Ai “pontisti” replica il “fronte del No”. «Il Ponte è solo un disco rotto – afferma il coordinatore provinciale di Articolo Uno Domenico Siracusano –, in maniera trasversale a destra e, purtroppo, anche nel Centrosinistra (come confermano le dichiarazioni dell’on. Pietro Navarra), nel mondo sindacale e in quello imprenditoriale, si susseguono interventi e prese di posizioni a indicare la necessità e la centralità del collegamento stabile sullo Stretto di Messina. Senza spiegazioni argomentate viene propinata l’idea che la costruzione dell’infrastruttura, che potrebbe realizzarsi in pochi mesi, determinerebbe l’immediato rilancio dell’economia, dei trasporti e del turismo.

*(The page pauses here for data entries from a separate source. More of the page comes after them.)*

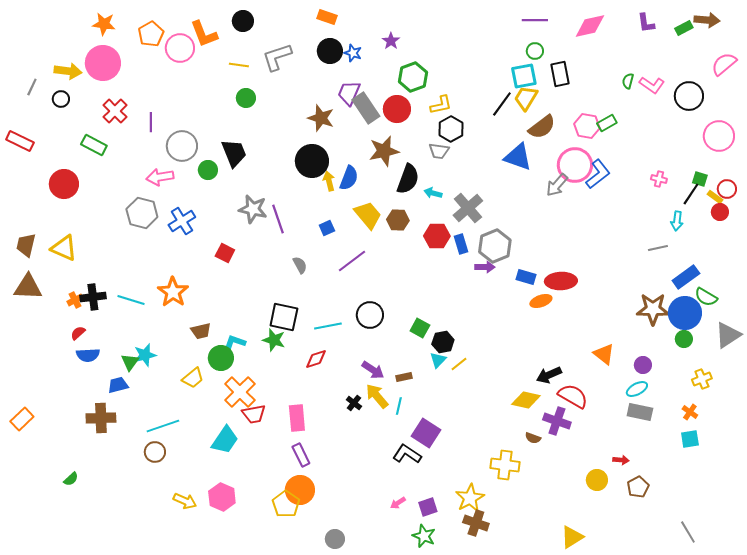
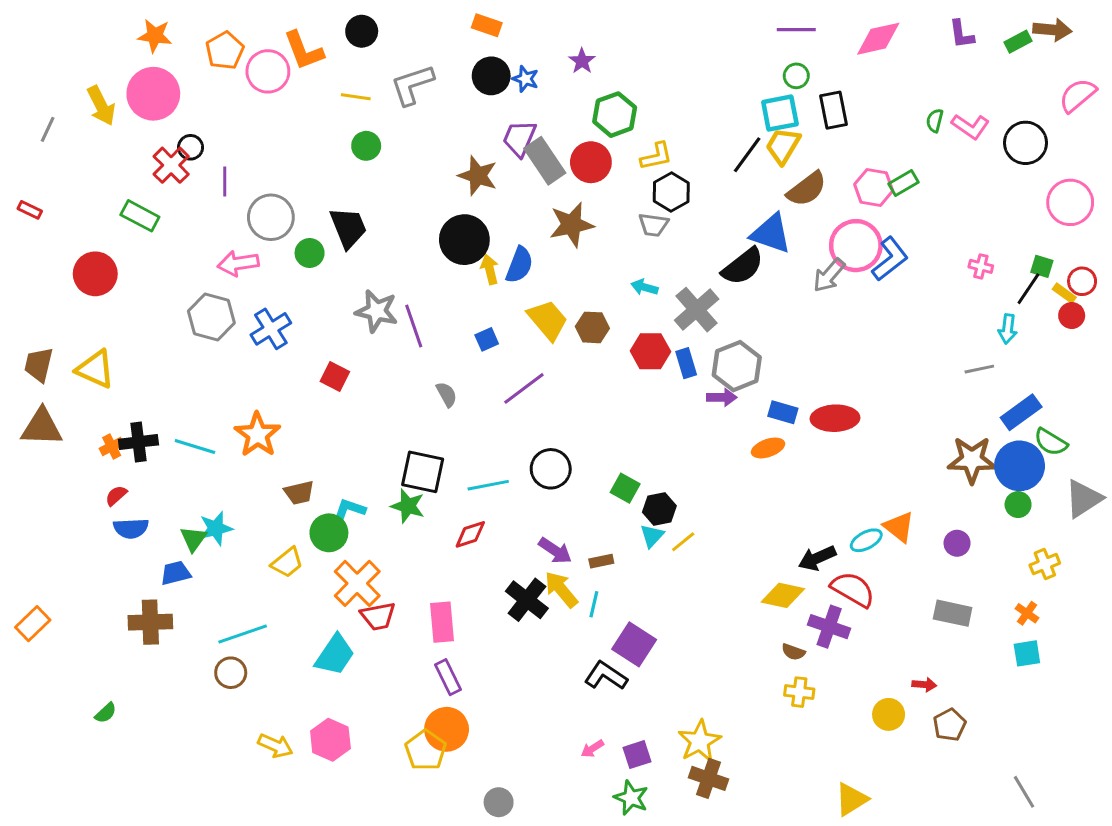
yellow arrow: (68, 71) -> (101, 106), turned 56
black circle: (61, 99) -> (191, 147), moved
red rectangle: (20, 141) -> (30, 210), size x0.6
black semicircle: (408, 179) -> (743, 266), moved, turned 32
orange ellipse: (541, 301) -> (768, 448), moved
cyan ellipse: (637, 389) -> (866, 540), moved
black cross: (354, 403) -> (527, 600), size x1.8
yellow cross: (505, 465) -> (799, 692), moved, size x0.7

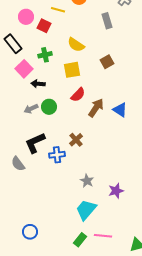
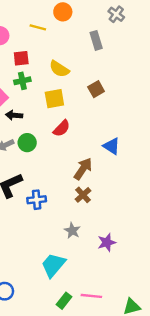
red square: (44, 26) -> (21, 58), moved, turned -32
brown arrow: (96, 108) -> (83, 169), moved
brown cross: (76, 140) -> (83, 195), moved
cyan trapezoid: (86, 210) -> (53, 265), moved

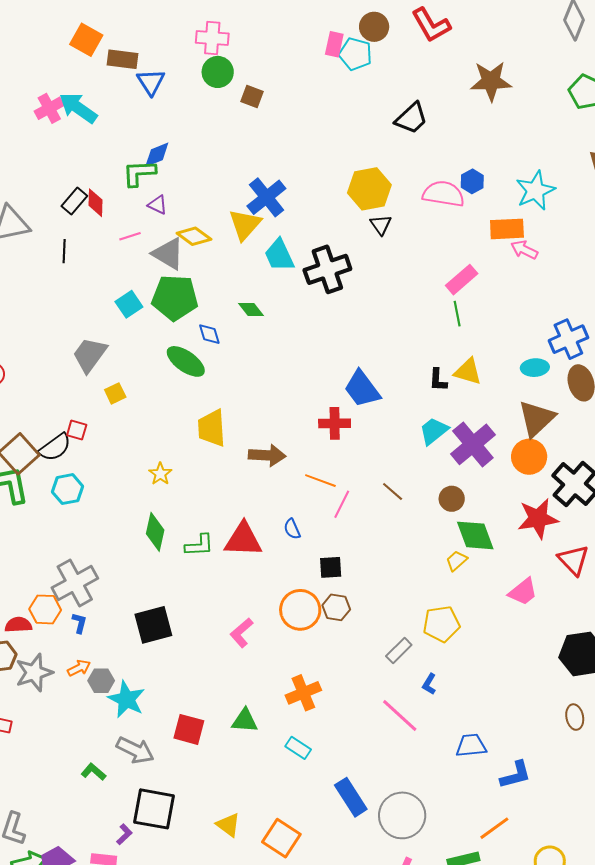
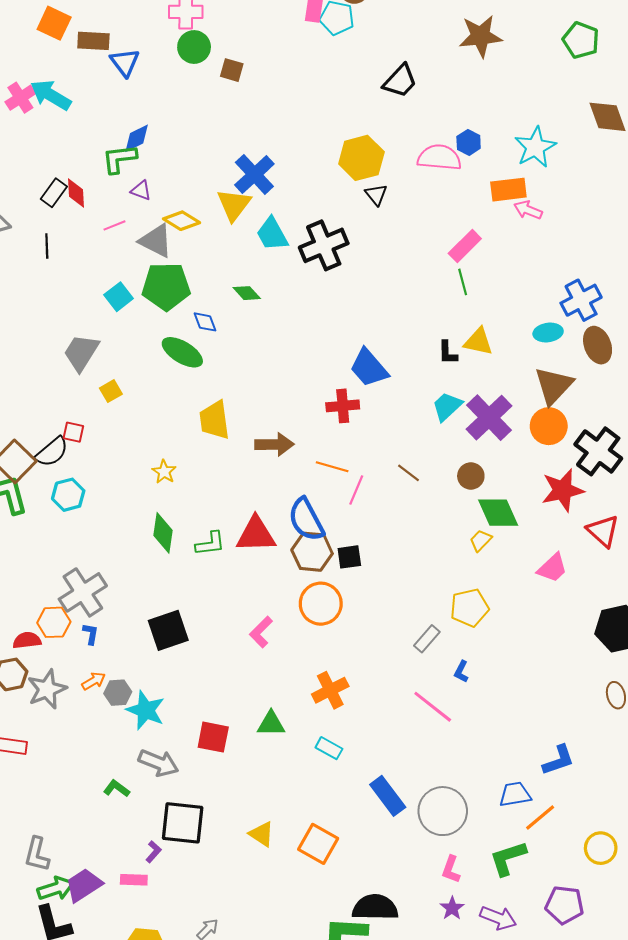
blue semicircle: (292, 529) -> (306, 520), size x2.0
brown hexagon: (336, 607) -> (312, 552), moved, size x1.4
blue trapezoid: (471, 745) -> (515, 794), moved

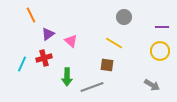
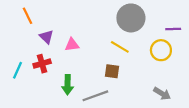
gray circle: (124, 17) -> (131, 18), size x1.6
purple triangle: (48, 34) -> (46, 37), turned -40
pink triangle: (71, 41) -> (72, 45), turned -48
yellow circle: (160, 51) -> (161, 50), moved

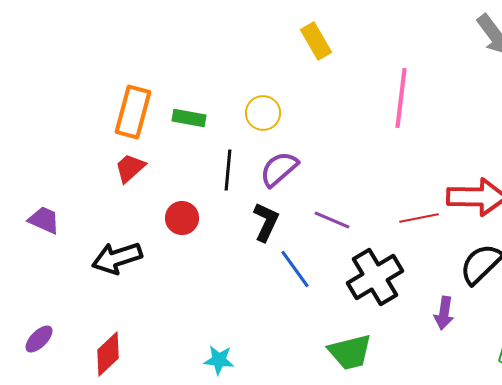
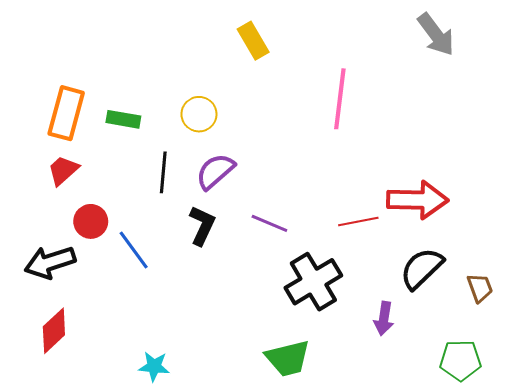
red circle: (182, 218) -> (91, 221), moved
blue line: (295, 269) -> (134, 250), moved
red diamond: (108, 354) -> (54, 331), moved

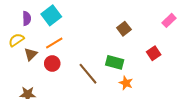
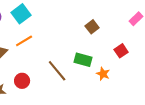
red circle: (52, 63) -> (22, 81), moved
orange star: (126, 83) -> (103, 74), moved

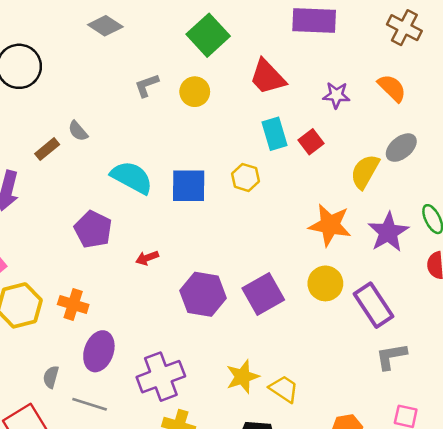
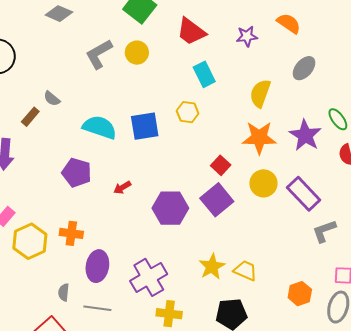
gray L-shape: (147, 85) -> (99, 54), size x1.5
red square: (311, 142) -> (221, 165), moved
yellow semicircle: (365, 172) -> (260, 93), moved

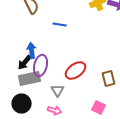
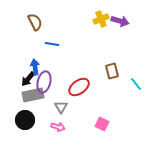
blue line: (60, 24) -> (52, 44), moved
brown rectangle: (109, 78) -> (112, 71), moved

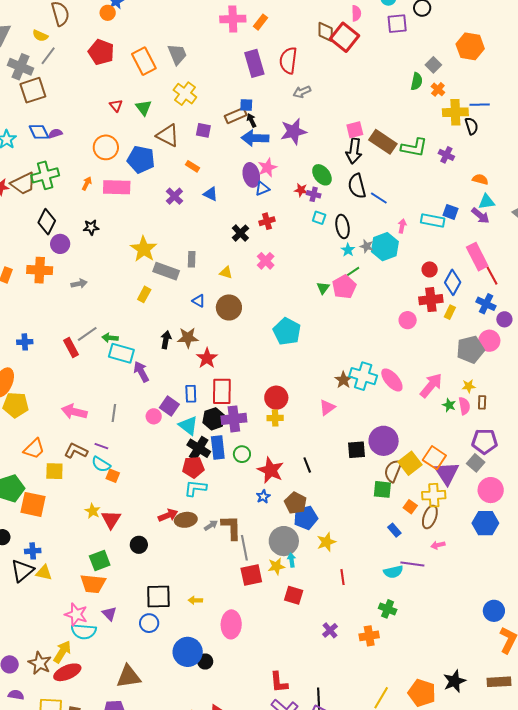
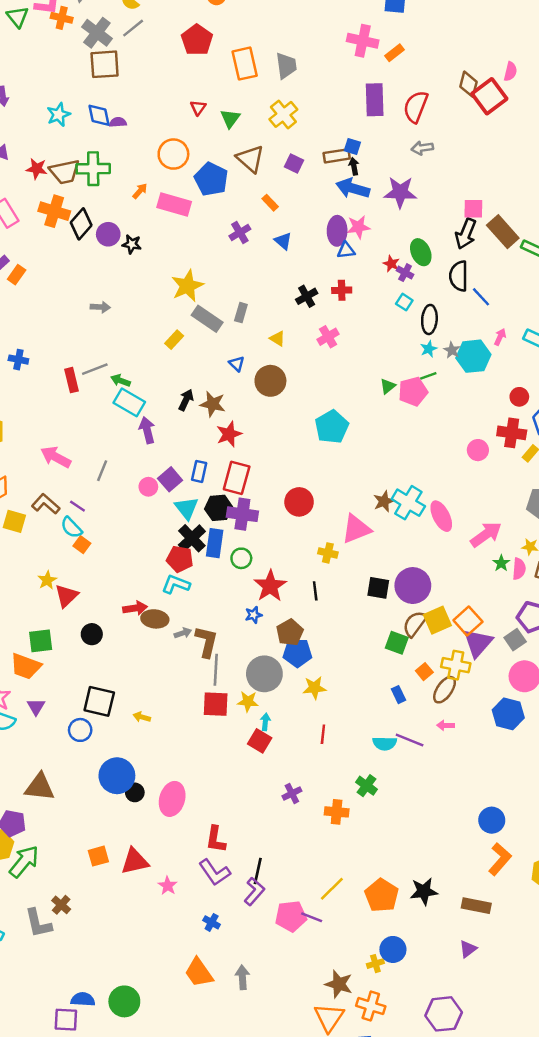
purple circle: (60, 244) -> (108, 234), moved
orange cross: (40, 270) -> (54, 211), moved
pink triangle: (327, 408) -> (356, 529), size x1.5
yellow cross: (275, 418) -> (328, 553), moved
cyan arrow: (292, 560) -> (265, 722), moved
pink ellipse: (231, 624) -> (172, 799), moved

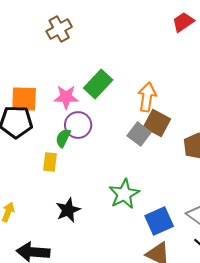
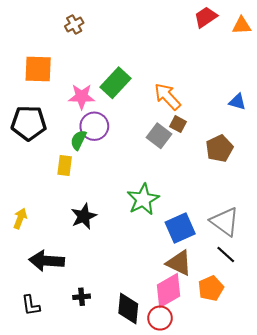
brown cross: (59, 29) -> (74, 24), size x0.7
orange arrow: (147, 97) -> (167, 97), turned -52
orange square: (24, 99) -> (38, 69), moved
brown square: (157, 123) -> (178, 124), size x0.6

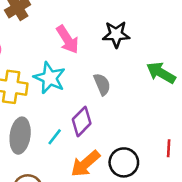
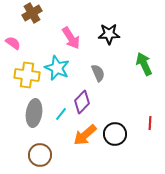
green arrow: (161, 73) -> (144, 64), turned 35

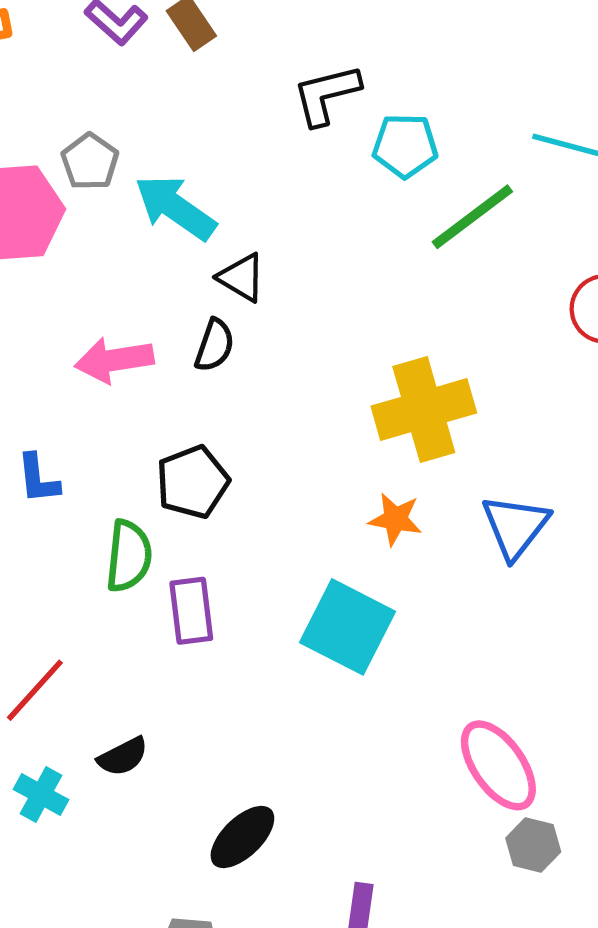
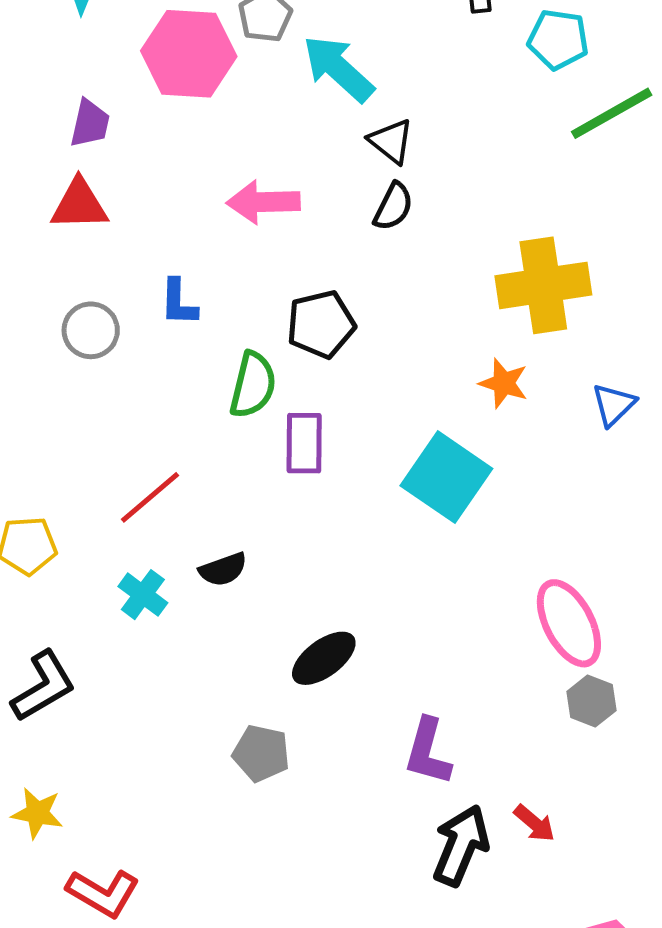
black semicircle: (215, 345) -> (393, 207), moved
blue triangle: (515, 527) -> (614, 405), size x0.7

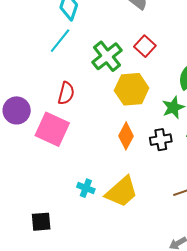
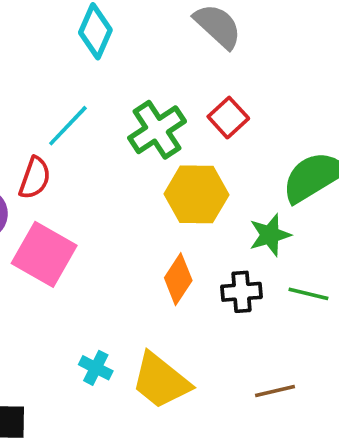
cyan line: (60, 41) -> (68, 126), moved
red semicircle: (66, 93) -> (35, 178), moved
yellow trapezoid: (122, 192) -> (161, 381), turned 75

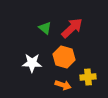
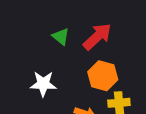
orange hexagon: (64, 57) -> (103, 76), moved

Il ponte, per dirla alla Bersani, rimane un meravigliosa “arma di distrazione di massa”. Siamo dentro una crisi economica senza precedenti che riguarda l’area metropolitana di Messina. Il capoluogo langue senza che nessuno metta mani a un serio modello di sviluppo che faccia almeno intravedere l’uscita dal tunnel. La crisi del turismo post emergenza sanitaria potrebbe essere un colpo mortale per alcune comunità: gli appelli, sino ad ora inascoltati, del sindaco di Taormina, Mario Bolognari, raccontano di una crisi che riguarda tantissimi centri della provincia. Nell’area industriale di Milazzo siamo di fronte al rischio fondato che, per scellerate scelte politiche regionali, si offra un alibi alle multinazionali per abbandonare il territorio invece che affrontare, come in altre parti del mondo, la questione decisiva della riconversione sostenibile degli insediamenti industriali. Occorre mettersi attorno a un tavolo e confrontarsi sulla mole delle risorse che dovrebbero arrivare dai diversi strumenti di sostegno al rilancio economico governativi ed europei. La politica, invece, dimostra tutta la propria inadeguatezza. È più facile dire “il Ponte ci salverà” invece che studiare, approfondire, verificare buone pratiche di governo locale, reinterpretare politiche sperimentate in Europa che hanno fatto uscire dal rischio di sottosviluppo città e territori».